Chang Yafang – Italia come Imola.


Stabile il cui si trovava l’osteria centrale di Imola

Chang Yafang

In pensiero per l’Italia

Non sono io a essere in pensiero per l’Italia. Sarei ridicola se scrivessi quello che dicono tutti, la mattina al bar, mentre intingono il cornetto nel cappuccino. Scrivo quest’articolo perché la persona in pensiero per l’Italia è mia mamma, una casalinga taiwanese settantenne che non è mai venuta in Europa. Un po’ di tempo fa, su Skype, era davvero preoc­cupata.

“Mamma, cos’è successo?”.“

Wooo, oggi il tg ci ha detto che l’Italia è diventata molto molto povera, che ha tantissimi debiti. Ma come si è ridotta così?”.

Dal tono ansioso e stupito, sembrava che stesse parlando di un carissimo cugino, di cui improvvisamente si era scoperto che giocava d’azzardo ed era finito sul lastrico.
“Mamma, non lo so proprio”. Tra le difficoltà economiche mie e quelle dei miei amici, il concetto di debito pubblico continua ad apparirmi misterioso.

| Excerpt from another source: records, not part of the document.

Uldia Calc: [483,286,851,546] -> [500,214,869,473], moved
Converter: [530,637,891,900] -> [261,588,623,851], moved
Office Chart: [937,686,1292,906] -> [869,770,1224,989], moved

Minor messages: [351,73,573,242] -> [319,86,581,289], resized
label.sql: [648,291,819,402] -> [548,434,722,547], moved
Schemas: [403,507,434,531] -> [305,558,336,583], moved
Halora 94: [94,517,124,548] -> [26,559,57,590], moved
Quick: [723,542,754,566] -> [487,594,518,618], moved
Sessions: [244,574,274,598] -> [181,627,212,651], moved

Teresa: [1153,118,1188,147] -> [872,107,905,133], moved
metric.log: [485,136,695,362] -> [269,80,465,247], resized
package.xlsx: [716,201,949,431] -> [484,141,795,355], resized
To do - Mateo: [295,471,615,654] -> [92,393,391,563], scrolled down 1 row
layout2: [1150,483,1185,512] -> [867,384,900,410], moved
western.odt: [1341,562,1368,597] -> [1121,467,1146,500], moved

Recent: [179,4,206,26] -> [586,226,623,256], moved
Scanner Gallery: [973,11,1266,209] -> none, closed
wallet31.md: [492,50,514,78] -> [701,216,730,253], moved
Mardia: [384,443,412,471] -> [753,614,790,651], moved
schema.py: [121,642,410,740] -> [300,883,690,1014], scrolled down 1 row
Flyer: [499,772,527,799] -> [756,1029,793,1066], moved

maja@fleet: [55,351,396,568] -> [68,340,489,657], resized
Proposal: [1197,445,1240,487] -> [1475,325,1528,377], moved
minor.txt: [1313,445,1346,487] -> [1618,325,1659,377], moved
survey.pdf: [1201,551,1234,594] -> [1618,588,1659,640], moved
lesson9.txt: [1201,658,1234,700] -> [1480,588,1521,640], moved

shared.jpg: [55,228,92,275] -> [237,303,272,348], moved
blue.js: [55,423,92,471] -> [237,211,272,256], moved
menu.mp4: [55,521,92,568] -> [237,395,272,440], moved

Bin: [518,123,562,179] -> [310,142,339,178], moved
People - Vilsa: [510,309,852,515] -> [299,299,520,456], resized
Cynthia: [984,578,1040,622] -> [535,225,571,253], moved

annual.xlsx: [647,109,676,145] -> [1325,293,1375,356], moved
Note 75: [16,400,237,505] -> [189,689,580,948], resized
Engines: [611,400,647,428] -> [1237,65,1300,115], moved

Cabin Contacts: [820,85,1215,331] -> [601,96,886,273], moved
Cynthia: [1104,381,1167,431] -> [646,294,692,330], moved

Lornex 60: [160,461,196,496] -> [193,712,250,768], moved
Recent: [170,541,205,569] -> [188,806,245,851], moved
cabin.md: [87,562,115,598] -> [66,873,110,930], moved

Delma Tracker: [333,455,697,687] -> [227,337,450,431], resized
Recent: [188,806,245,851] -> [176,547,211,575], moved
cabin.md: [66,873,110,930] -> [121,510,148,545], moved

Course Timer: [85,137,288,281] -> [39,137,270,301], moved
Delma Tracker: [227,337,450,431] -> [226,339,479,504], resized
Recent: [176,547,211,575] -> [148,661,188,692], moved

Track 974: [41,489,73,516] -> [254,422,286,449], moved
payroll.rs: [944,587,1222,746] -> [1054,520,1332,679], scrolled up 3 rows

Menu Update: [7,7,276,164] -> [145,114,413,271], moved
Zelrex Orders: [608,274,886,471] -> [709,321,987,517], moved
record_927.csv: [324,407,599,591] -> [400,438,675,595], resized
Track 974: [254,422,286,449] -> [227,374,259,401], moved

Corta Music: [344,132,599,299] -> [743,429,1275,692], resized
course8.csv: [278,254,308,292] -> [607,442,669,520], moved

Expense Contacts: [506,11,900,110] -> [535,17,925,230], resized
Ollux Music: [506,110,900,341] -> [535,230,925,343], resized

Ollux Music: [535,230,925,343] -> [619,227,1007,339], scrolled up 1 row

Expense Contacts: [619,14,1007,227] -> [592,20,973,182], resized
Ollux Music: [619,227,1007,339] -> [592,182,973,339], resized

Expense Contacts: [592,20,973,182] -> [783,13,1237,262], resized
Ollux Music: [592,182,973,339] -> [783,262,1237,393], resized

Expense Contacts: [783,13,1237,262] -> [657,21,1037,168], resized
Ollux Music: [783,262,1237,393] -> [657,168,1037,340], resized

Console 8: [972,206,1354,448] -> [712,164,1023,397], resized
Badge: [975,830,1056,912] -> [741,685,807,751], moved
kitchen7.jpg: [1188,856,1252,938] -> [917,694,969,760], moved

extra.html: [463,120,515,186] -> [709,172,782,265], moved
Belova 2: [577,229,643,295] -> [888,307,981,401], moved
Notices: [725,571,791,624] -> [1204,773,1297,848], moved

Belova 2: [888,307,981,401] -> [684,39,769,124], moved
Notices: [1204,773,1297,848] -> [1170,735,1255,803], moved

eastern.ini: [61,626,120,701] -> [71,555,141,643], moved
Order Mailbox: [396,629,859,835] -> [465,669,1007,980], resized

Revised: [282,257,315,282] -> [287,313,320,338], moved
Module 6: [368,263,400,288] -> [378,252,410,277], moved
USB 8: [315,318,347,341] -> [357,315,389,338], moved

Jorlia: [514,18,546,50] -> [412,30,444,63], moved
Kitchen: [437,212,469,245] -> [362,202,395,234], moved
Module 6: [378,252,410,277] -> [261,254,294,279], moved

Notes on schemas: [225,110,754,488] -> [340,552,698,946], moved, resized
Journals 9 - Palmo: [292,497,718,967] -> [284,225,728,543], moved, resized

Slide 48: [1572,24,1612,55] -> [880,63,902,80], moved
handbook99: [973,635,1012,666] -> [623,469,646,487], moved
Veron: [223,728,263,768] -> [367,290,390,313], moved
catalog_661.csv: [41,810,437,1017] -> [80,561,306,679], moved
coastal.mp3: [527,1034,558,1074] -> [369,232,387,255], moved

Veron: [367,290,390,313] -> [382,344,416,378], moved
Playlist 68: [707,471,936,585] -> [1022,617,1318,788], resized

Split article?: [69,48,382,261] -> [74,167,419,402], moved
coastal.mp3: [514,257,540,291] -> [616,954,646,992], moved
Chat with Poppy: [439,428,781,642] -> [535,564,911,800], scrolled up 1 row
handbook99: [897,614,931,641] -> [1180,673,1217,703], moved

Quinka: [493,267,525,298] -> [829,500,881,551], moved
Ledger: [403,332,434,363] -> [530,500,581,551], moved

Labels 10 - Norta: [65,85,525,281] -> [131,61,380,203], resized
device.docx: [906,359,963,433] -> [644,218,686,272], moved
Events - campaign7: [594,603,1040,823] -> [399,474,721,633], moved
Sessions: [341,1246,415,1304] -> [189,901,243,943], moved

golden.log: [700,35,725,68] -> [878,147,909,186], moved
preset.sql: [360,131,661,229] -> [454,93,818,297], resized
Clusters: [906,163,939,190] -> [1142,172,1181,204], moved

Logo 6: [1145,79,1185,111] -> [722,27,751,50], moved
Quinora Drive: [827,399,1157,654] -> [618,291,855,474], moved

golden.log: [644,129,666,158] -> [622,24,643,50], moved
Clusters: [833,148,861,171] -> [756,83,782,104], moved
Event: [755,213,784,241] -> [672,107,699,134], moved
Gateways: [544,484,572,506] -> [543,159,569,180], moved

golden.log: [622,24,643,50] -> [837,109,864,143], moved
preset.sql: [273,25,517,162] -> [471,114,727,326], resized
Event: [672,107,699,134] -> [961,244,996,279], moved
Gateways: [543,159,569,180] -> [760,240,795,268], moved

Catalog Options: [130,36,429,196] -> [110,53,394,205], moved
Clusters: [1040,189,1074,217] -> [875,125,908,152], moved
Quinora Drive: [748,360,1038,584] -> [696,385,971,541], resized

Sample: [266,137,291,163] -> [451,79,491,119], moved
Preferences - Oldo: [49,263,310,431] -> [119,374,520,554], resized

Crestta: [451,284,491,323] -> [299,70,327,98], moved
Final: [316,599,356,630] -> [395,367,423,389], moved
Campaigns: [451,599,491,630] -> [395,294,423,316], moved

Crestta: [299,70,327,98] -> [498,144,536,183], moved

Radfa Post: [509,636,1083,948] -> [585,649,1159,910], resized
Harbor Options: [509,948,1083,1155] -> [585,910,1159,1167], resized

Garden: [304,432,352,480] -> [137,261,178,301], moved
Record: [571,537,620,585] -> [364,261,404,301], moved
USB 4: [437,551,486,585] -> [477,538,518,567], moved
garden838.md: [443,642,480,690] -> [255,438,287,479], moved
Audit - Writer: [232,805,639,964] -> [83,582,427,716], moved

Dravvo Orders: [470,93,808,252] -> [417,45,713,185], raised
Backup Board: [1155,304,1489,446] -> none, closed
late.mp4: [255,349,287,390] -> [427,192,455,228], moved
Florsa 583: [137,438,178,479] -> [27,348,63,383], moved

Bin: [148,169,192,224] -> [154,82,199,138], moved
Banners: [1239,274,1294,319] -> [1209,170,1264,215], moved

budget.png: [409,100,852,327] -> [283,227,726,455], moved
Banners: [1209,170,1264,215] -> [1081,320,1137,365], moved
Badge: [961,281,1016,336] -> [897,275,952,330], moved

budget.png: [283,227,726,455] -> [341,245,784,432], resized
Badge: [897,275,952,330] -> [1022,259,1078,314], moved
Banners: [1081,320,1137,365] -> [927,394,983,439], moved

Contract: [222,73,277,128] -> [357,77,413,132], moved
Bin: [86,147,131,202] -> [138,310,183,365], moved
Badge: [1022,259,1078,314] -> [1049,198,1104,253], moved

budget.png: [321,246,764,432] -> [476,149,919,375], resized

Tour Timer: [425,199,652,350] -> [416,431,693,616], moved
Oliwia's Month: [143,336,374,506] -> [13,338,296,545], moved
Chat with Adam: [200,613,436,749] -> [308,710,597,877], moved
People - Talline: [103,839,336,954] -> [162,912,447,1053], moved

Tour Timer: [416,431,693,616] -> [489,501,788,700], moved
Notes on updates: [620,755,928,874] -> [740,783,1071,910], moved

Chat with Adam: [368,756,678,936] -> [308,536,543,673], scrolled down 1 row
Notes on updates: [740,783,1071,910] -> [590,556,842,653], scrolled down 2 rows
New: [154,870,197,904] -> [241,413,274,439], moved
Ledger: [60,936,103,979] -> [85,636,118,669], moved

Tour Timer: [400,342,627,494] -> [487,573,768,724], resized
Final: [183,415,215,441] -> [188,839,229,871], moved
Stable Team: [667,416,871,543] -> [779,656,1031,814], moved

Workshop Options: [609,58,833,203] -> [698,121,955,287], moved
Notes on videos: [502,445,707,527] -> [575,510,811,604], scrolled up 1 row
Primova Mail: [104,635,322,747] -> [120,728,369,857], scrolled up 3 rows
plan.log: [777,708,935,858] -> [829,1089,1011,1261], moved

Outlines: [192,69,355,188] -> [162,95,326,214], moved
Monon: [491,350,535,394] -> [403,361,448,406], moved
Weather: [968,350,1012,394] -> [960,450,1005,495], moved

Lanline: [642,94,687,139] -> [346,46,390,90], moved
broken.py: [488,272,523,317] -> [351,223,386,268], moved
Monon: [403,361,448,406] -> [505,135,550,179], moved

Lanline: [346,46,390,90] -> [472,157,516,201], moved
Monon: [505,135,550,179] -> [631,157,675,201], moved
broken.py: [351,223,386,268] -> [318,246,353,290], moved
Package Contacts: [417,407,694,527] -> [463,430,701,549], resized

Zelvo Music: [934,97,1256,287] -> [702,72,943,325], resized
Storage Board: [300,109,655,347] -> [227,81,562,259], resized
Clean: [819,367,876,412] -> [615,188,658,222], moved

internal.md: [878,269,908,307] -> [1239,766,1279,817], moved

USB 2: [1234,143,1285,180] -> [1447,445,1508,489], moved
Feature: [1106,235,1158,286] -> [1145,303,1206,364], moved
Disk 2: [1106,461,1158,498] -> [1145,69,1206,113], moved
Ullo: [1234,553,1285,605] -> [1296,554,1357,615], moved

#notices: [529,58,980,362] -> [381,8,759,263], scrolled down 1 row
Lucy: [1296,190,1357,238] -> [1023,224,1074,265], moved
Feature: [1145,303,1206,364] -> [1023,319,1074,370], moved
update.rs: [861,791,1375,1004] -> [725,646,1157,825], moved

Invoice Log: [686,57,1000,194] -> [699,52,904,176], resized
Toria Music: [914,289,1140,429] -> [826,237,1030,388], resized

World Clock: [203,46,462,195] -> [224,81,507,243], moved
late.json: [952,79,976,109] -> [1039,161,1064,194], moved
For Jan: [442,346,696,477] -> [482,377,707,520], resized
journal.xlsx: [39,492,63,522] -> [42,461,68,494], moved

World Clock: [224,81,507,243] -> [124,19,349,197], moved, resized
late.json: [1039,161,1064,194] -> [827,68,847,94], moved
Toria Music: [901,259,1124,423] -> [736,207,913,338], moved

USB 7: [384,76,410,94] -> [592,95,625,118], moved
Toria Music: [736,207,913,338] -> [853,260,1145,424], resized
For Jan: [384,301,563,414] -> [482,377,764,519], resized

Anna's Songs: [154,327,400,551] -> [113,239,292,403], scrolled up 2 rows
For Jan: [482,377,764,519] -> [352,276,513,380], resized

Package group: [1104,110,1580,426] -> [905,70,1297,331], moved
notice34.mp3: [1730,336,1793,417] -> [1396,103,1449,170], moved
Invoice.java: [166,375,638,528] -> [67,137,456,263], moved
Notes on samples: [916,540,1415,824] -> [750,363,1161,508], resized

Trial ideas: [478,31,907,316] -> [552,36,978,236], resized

“Sai, Fang, il governo italiano vuole vendere edifici, terreni, isole, montagne… Io e tuo padre non potevamo crederci. Hanno fatto vedere le immagini delle cose in vendita: sono belle belle… Ma come possono venderle?!”. Poi si è proprio arrabbiata: “E se le comprano gli stranieri, i tuoi amici italiani come fanno? Se un emiro compra una montagna, per andare a scalarla devono chiedere il visto?”.

La preoccupazione di mia madre per i miei amici e per il paese dove vivo e lavoro mi ha fatto tenerezza. L’elenco del patrimonio demaniale italiano in vendita è lunghissimo, compresa – simbolicamente direi – l’area di Porta Portese, il mercato romano dell’usato (“venghino, signori, venghino!”). Ma mi ha fatto anche riflettere, perché questa preoccupazione viene da una persona semplice, cresciuta in un paese che conosce bene il senso della parola “colonizzazione”.